Answer? If you see or sense that your child or teenager has become lost or directionless, step in! If you are concerned about the company they are keeping just so they can be accepted or belong, step in!

Today, there are a wide range of positive, creative options offered to help your child or teenager find their own niche of acceptance and belonging. Some children and teens may need to be coaxed out of the negative signals and their narrow focus on what they have perceived as failure and rejection. Help them see different options while empathizing with how they feel.

As a parent, family member or friend, you can help them explore what those different choices might be and tap into them in a positive and active way. Find a camp, after school activity, club, group, one-on-one tutor, etc., to help your child know and feel that they can be accepted and belong within their own interest.
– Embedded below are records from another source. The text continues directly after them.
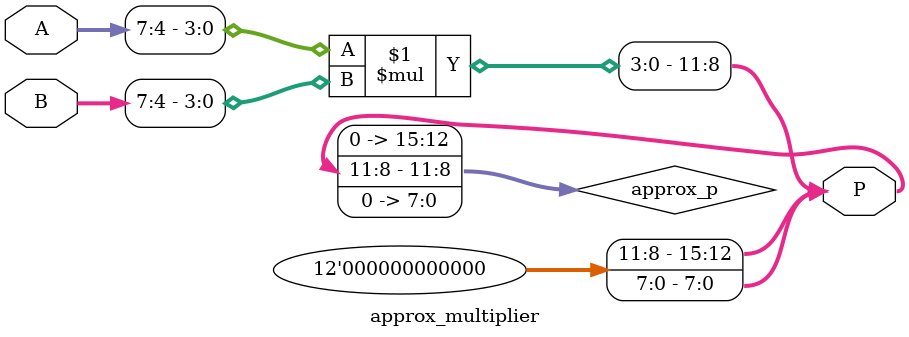
<source format=v>
`timescale 1ns / 1ps


module approx_multiplier #(parameter N = 8)(
input  [N-1:0] A, B,
    output [2*N-1:0] P
    );
    
    wire [2*N-1:0] approx_p;

    // Approximate using only upper 4 bits of A and B
    assign approx_p = {((A[7:4]) * (B[7:4])), 8'b0};

    assign P = approx_p;
endmodule

</source>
Work together to find what's comfortable for them (not you!).

This, of course, is all predicated upon an already established history of open, honest communication with your child; one where they are accepted and have a strong sense of belonging in the family unit. If this is not the case, it would be unwise to pop up at the 11th hour and try to redirect them. Your credibility may be questioned and these efforts could back-fire, sending your child in the opposite direction resulting in unhealthy, destructive behavior.

If eventually you believe that all honest and well meaning endeavors have failed, then your options may take on a different approach. Though always reminding your child that you are there to turn to or talk to, you just may have to trust and hope that the child will come to his or her senses and abandon their destructive path. You can seek professional guidance and entertain other options such as a strict boarding school, out patient program or even an intervention. Keep in mind that each situation and scenario is different, and it is the wise and thoughtful parent that weighs and considers every possibility very carefully for the health and welfare of their child.